Fora da Faria
Uma coluna de negócios focada na economia real.
Fora da Faria
O ChatGPT quer te ver nu (ou quase)
A OpenAI, criadora da plataforma de inteligência artificial mais popular do planeta, estuda liberar conteúdo erótico a partir do fim do ano. Mas o que explica essa mudança de rota?


Algo novo pode chegar aos usuários do ChatGPT em dezembro. E não é o Papai Noel. A OpenAI, criadora da plataforma de inteligência artificial mais popular do planeta, estuda liberar conteúdo erótico a partir do fim do ano. O anúncio foi feito por Sam Altman, CEO da empresa, que descreveu a nova política como parte da filosofia “treat adults like adults” — “tratar adultos como adultos”.
A ideia é permitir que usuários, mediante verificação de idade, possam criar ou interagir com conteúdos classificados como “adultos”, incluindo erotismo. É uma guinada e tanto para uma empresa que, até recentemente, exibia compromissos firmes em restringir esse tipo de material.
Mas o que explica essa mudança de rota? Talvez a resposta venha da velha máxima: siga o dinheiro.
A empresa de análise Appfigures estimou que, só no primeiro semestre de 2025, os aplicativos de IA focados em interações românticas ou eróticas faturaram 82 milhões de dólares.
No ano passado, a consultoria Ark Invest, especializada em tecnologias disruptivas, publicou um artigo provocador: “A companhia de IA é a próxima fronteira do entretenimento digital?”. A “companhia”, no caso, é a interação entre uma pessoa e um personagem criado por IA generativa: um parceiro virtual com corpo, voz, personalidade e até memória emocional.
As plataformas Replika e Character.AI são os exemplos mais conhecidos. Em ambas, o usuário pode conversar, criar e evoluir personagens que aprendem com o tempo e constroem uma relação empática entre o artificial e o humano. A convivência pode virar amizade, amor… ou sexo. O mercado já sente o impacto: em 2024, conteúdos gerados por IA ocuparam 14,5% da audiência do OnlyFans, contra apenas 1,4% no ano anterior.
A mudança da OpenAI foi rápida. Mas, além do dinheiro, há algo mais: a promessa de vínculos profundos.
Nesse novo modelo, a interação pode se tornar tão íntima quanto uma relação humana — só que sem rejeição, sem conflito, sem imperfeição. O endereço do seu amigo é uma URL. O encontro em um app que já não é um caminho, mas o ponto final.
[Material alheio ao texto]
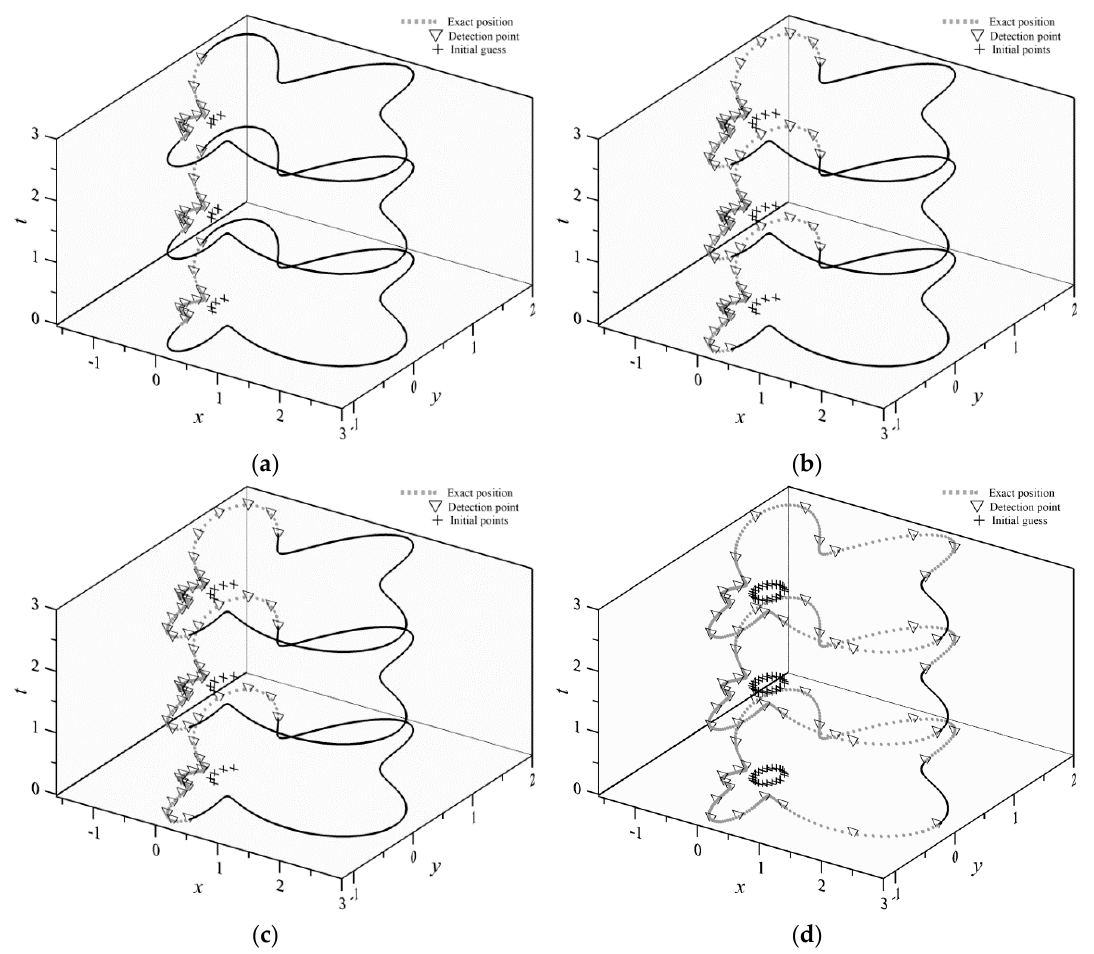
Figure 7. Recovered boundary positions at different times: ( a ) case A; ( b ) case B; ( c ) case C; ( d ) case D.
A tecnologia passa a permitir que cada um molde sua própria companhia. Um Frankenstein ao contrário, ou talvez uma versão digital da “Mulher Nota 1000”. Na comédia de 1985, dirigida por John Hughes, dois adolescentes criam no computador a mulher ideal — que ganha vida e ajuda os garotos a atravessar as dores da adolescência. Trinta anos depois, em Her (2013), de Spike Jonze, Theodore, um escritor solitário vivido por Joaquin Phoenix, se apaixona por Samantha, uma inteligência artificial.
O problema é que, enquanto buscamos companhia digital, nos afastamos do que é real. A desumanização já é um velho conhecido dos meios de comunicação, onde o humano pode se tornar um simulacro. Assistimos a cenas de guerra em Gaza como quem vê um filme de ação. O real, repetido à exaustão, se torna ficção. Agora, a ficção começa a ocupar o lugar do real.
Se já há uma geração trancada em quartos, dormindo sobre telas e conversando com inteligências artificiais, a tendência é de mais isolamento.
E, com dois pés fora da realidade, o impacto se espalha: moda, educação, beleza, higiene, tudo pode ser digitalizado. Perfume para encontro? Talvez desnecessário. Basta programar seu próximo par para gostar de quem não usa nenhuma fragrância.